By Robin Gomes
“By means of education, religions contribute to promoting the human person, and they aim to cooperate actively with international organizations to educate young people to a culture of peace and fraternity.” The Vatican Congregation for Catholic Education made the statement in a communique on Tuesday, at the end of the meeting of some 20 representatives of the world’s religions with Pope Francis in the Vatican, on the theme, “Religions and Education: Towards a Global Compact on Education”.
The Congregation organized the meeting for October 5, World Teachers’ Day of the United Nations Educational, Scientific and Cultural Organization (UNESCO), “to actuate all necessary measures to put education and the human person at the centre of the international agenda”.
The event was part of the Global Compact on Education, an initiative that Pope Francis originally launched on 12 September 2019. Due to the pandemic, he launched it again on 15 October 2020.
In his address to Tuesday’s gathering, Pope Francis stressed the special relationship that religious traditions have with education. He said that religions are called to add their voice to the movement for a new education that can redirect the world towards universal fraternity. In this regard, he urged everyone who cares about education to sign the pact.
“On this background,” the Congregation said, “the representatives of religions, who for the first time have met to discuss matters of education, direct an appeal to governments to rediscover the priority of education in their countries’ political agendas, by offering better support to educators and giving more consideration to all aspects of this category of professionals”.
The contributions and reflections of the meeting will help further research in the five areas of the Global Compact on Education: human dignity and rights; fraternity and cooperation; technology and holistic ecology; peace and citizenship; and culture and religions. These themes will be analyzed in subsequent events with the aim of actualizing the undertakings of the educational pact both locally and globally, in cooperation with a wide network of universities.
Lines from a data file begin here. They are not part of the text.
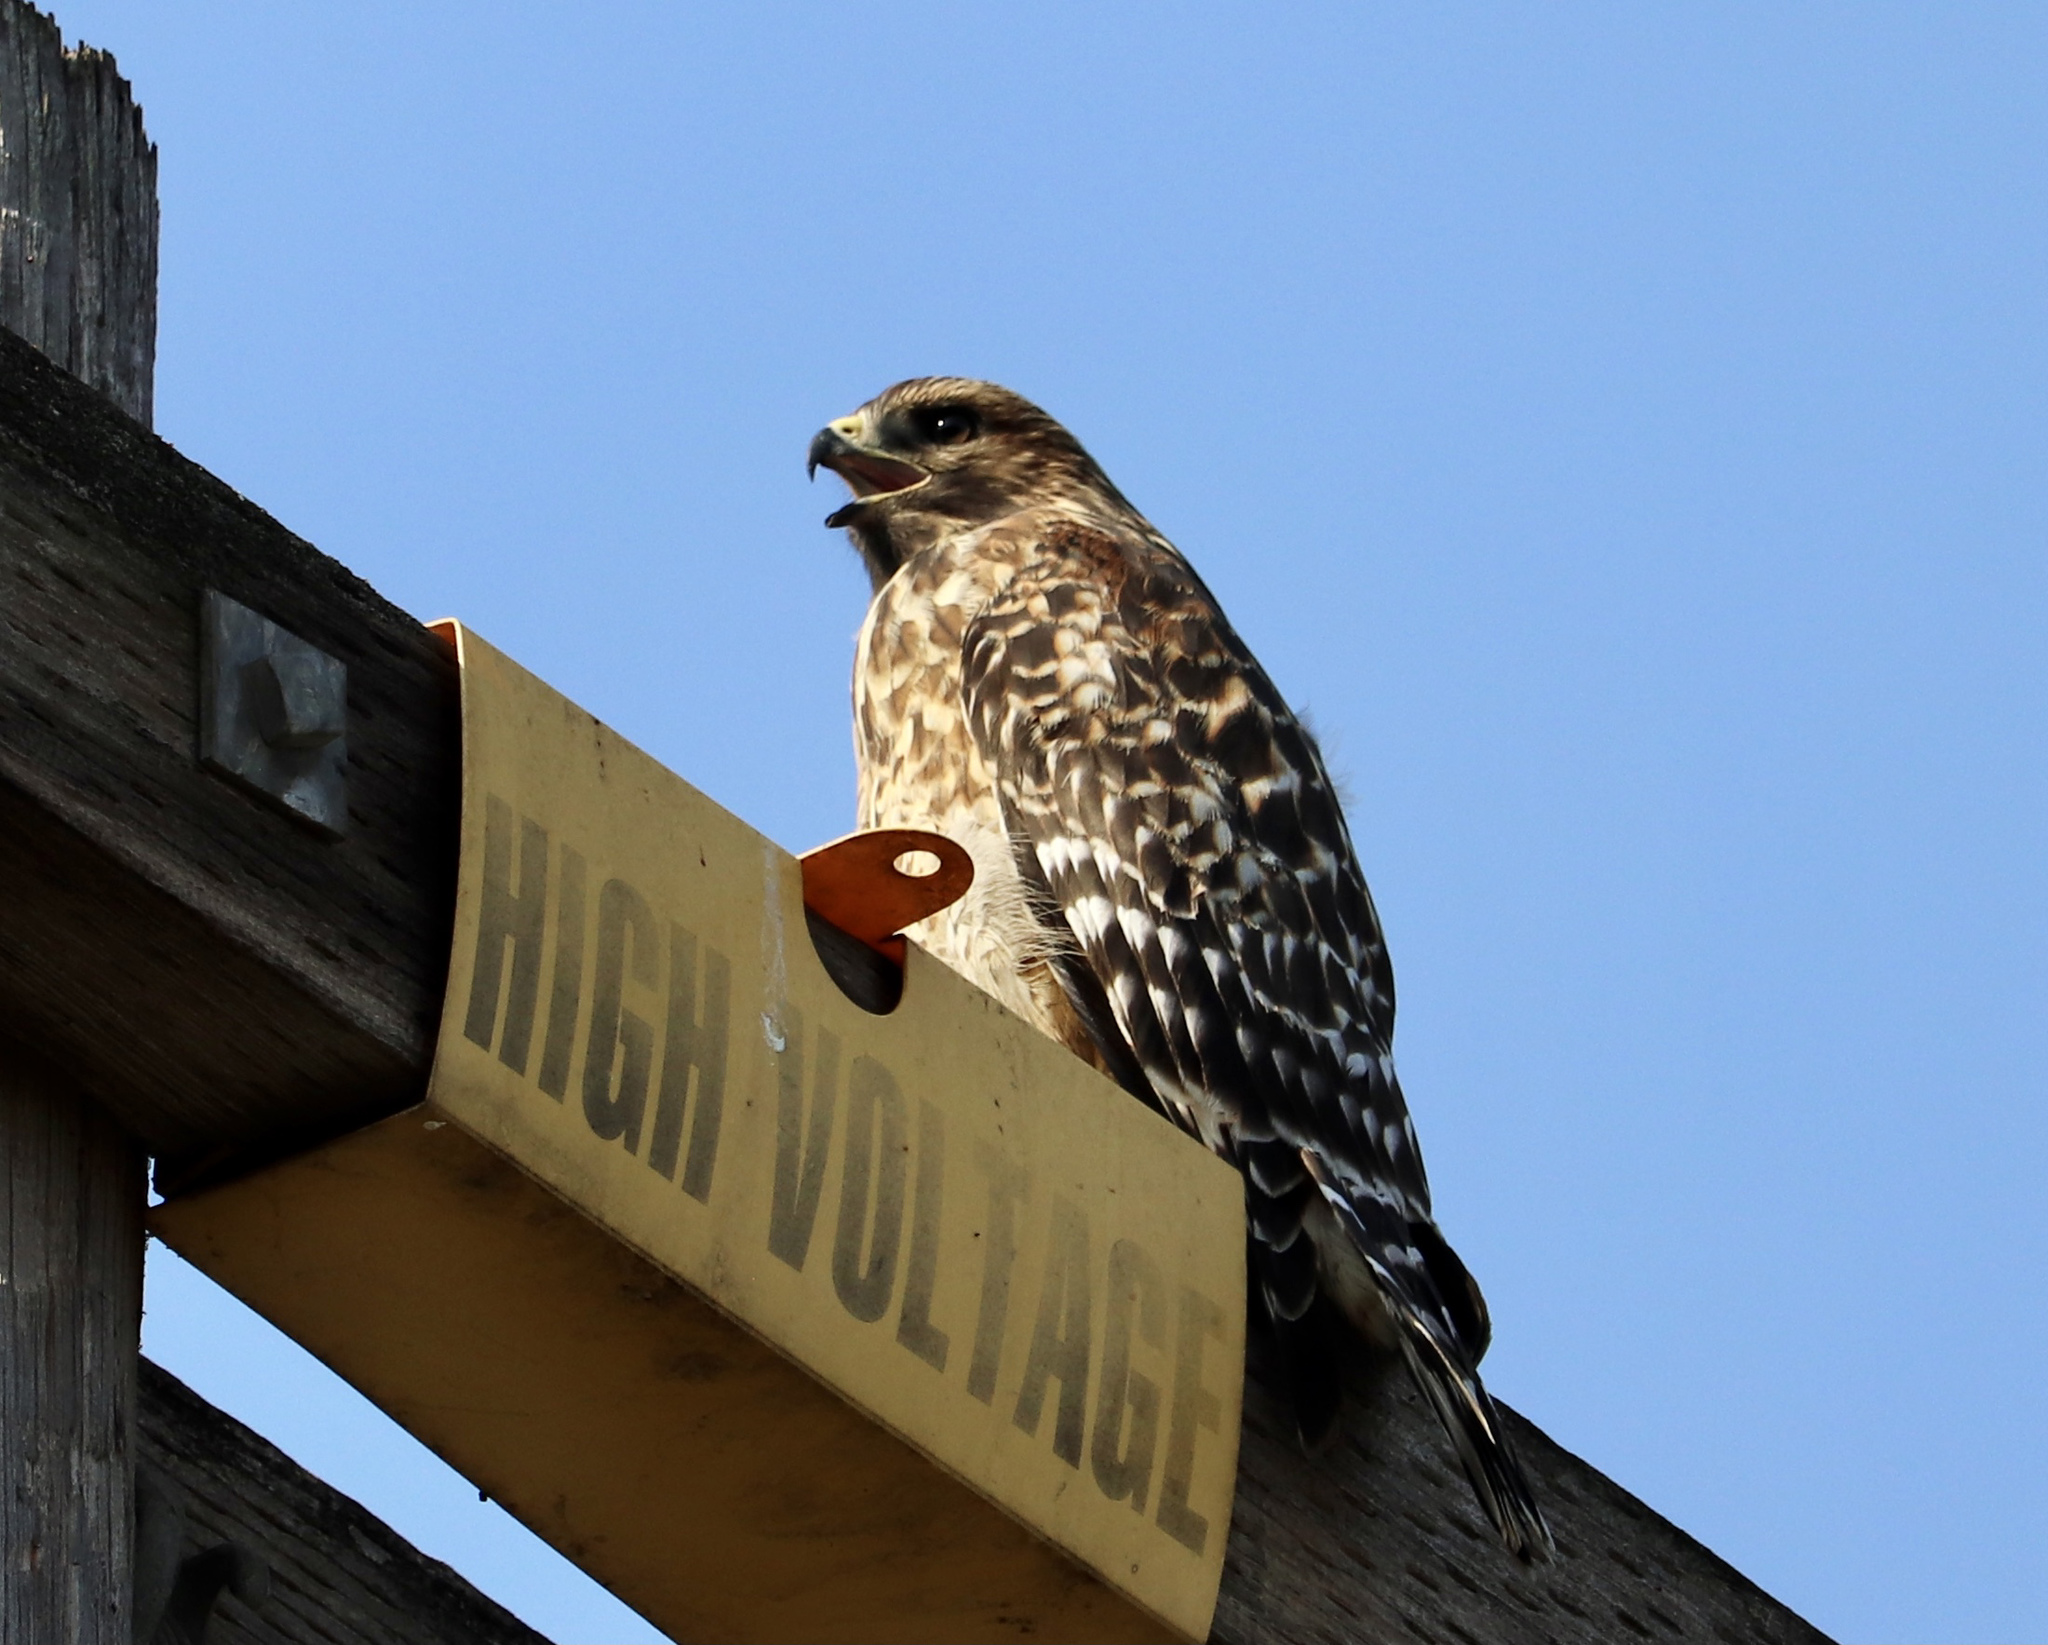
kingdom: Animalia
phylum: Chordata
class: Aves
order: Accipitriformes
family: Accipitridae
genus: Buteo
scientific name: Buteo lineatus
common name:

The Congregation for Catholic Education has noted a rising number of educational projects around the world since the Pope’s initial launch of the project in 2019. “We are all invited to place ourselves at the service of the common good, by promoting open and inclusive education”, it said.
This has been made clear in the participants’ message to the teachers and educations on the occasion of World Teachers’ Day. They expressed gratitude to teachers and educators for their dedication and sacrifice in carrying out their “noble mission of educating young people”, and for encouraging them “to continue on this path with hope”, despite the challenges made acute by the pandemic.
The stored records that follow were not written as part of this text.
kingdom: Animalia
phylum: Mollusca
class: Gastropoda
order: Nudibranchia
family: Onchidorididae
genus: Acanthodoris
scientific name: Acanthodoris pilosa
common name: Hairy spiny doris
Stressing that the Global Compact on Education is not only an idea but also has practical implications, the Congregation said young people are already making an energetic contribution to it. Placing themselves in the frontline of the culture of dialogue and of a civilization of harmony, they are challenging the adults.
The Congregation noted that representatives of religions at the meeting have made suggestions and ideas about education arising out of their different experiences and traditions. “Knowing and appreciating each other’s plans for education is a way to consolidate contacts among the members of diverse confessions, with a view to ecumenism and interreligious dialogue”, the Vatican Congregation said.